Someone mentioned to me that what GLaDOS is saying will happen didn’t happen to them.  I’m going to say a few things here: First, GLaDOS is a very difficult person.  She’s probably not someone you’d actually want to live with, because she would get on your nerves constantly.  There’s a lot of conflict when an adult believes they are always right, and GLaDOS actually does believe this.  So there are going to be points when Carrie knows she’s wrong, but GLaDOS won’t listen, and that’s going to cause problems.  Second, Carrie reads human books, so she’s going to see this stuff happening to her and thinks it’s normal.  And last, while Carrie does have adult thought capability at this point, she does not have the maturity to.
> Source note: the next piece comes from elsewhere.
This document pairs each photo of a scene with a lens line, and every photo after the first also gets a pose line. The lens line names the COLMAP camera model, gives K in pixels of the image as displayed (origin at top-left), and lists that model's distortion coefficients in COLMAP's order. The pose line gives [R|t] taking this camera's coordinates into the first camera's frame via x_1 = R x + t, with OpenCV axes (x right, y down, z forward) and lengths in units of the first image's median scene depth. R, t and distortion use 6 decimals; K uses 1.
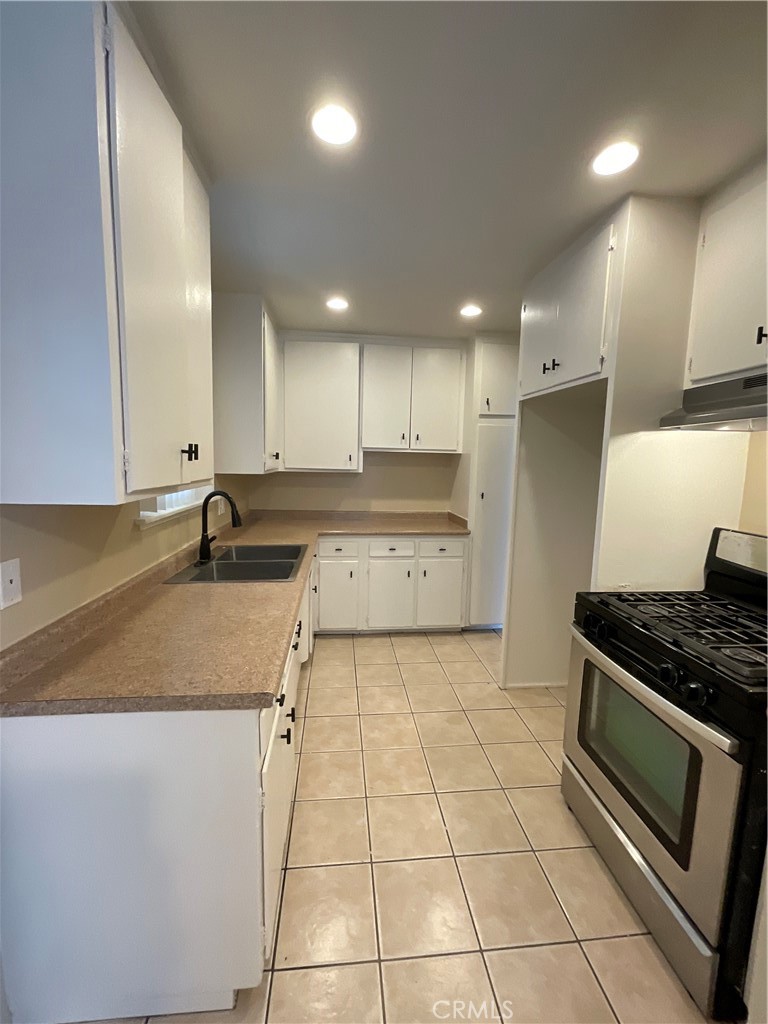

Stories often assume GLaDOS would last forever.  Long story short, she wouldn't.  At this point GLaDOS is a little over twenty years old.  If you're old enough to do so, think back to which computers you had when you were young.  The ones in my house were slow machines without enough memory to install Portal 2 on, let alone play it.  Those computers were running windows 98, but when I tried to upgrade them to XP, at least, it didn't work.  The hardware wasn't compatible and neither was any of the software.  There are places with very old machines still in use, but only because the systems are too complicated and huge to upgrade.  This is the case with GLaDOS.  GLaDOS is basically a huge program running a whole bunch of other huge programs, and if it were possible to shut her down to upgrade her hardware, all of the supercomputers and servers in the facility would have to be upgraded at the same time.  And after that was done, none of the software the facility uses would work.  She would have to fix all of that.  But while she did, many other systems are left off.  If the facility is no longer able to run when that program is shut off, she's going to run into a problem.

The only person who can do an upgrade is GLaDOS herself, which she obviously can't do.  And some of you are thinking, why doesn't she build an android so she CAN upgrade herself?  Because the upgrades she could do wouldn't be enough.  Just like with your computer, there's only so much you can do with it before you need to get a new one.  She can replace her lost processor, but she can't replace her motherboard.  New operating systems are created because the old ones aren't able to take full advantage of hardware they didn't know would exist yet.  So no matter how much she physically upgrades herself, there's going to be a point where she cannot operate the upgrades.  She can add to her programming, but she can't change what's at her core, and that is what will hold her back.